In two sentences, summarize the camera essay.

# Source document
● ● ● ● ●
The ability of some DSLR’s to shoot at extremely high ISO’s with top quality high aperture lenses combined with digital Leica’s poorer performance with high ISO’s has pretty much turned over “available darkness” photography to top of the line DSLR’s. There are problems with DSLR autofocus handling dim, low contrast subjects. It’s not a perfect world. The cameras are big. You see photographers preferring the cameras where autofocus can be fine tuned for individual high aperture lenses or bracketing manual focus, and using bright line auxiliary finders that had their original homes on top of rangefinder cameras when shooting under extreme conditions that make low low light photography difficult. But, in the dim, dark world where rangefinder was king... Well, in the dim, dark digital world, the DSLR is now king.

As a small, inconspicuous, always with you camera, the digital Leica is superb. But other small digital cameras are evolving and improving.

Check out Michael Reichmann’s piece on the Luminous Landscape

http://www.luminous-landscape.com/reviews/kidding.shtml

A Canon G!0 produces images that a test audience has difficulty in distinguishing from similar images taken with a Hasselblad and digital back. I can back this up with some 17x22 prints of my own. And, the G10 is an old camera. Newer, presumably better, small digitals are being released all the time.

I think the Leica still has the edge in a number of departments. But I do think you can get exceptional results from some of these small digitals that cost under $1000 dollars and come with a lens (and, recently, that lens can be a high-speed, fixed focal-length lens).

None of us has the time or the money to play with every candidate so I hope that some of us will share experiences, not only about specific camera models, but about techniques that produce high quality images.

Since I’m going first, I have the easy job.

1) Use the lowest ISO if at all possible.

2) Use a tripod if necessary (Little camera; little tripod. I’ve used a small light stand equipped with a ball & socket tripod head. I use a Leica table top tripod and ball head all the time.)
● ● ● ● ●
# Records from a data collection
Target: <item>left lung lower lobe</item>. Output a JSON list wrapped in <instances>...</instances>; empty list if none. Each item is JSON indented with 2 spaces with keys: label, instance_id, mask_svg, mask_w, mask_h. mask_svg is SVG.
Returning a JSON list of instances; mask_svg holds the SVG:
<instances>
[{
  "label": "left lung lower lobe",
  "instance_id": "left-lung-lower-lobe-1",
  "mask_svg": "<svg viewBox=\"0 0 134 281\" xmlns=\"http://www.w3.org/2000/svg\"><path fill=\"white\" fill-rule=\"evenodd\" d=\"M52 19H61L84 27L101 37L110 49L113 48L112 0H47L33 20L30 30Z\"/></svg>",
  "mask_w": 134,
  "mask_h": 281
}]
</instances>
● ● ● ● ●
# Exercise solution
Top-of-the-line DSLRs, which can shoot at extremely high ISOs with high-aperture lenses, have largely taken over very low-light photography from the digital Leica, even though they are big and their autofocus struggles with dim, low-contrast subjects. The digital Leica is still superb as a small camera you always carry and keeps an edge in several areas, but small digital cameras under $1000 are improving and can produce exceptional results, especially when shot at the lowest possible ISO and on a tripod when needed.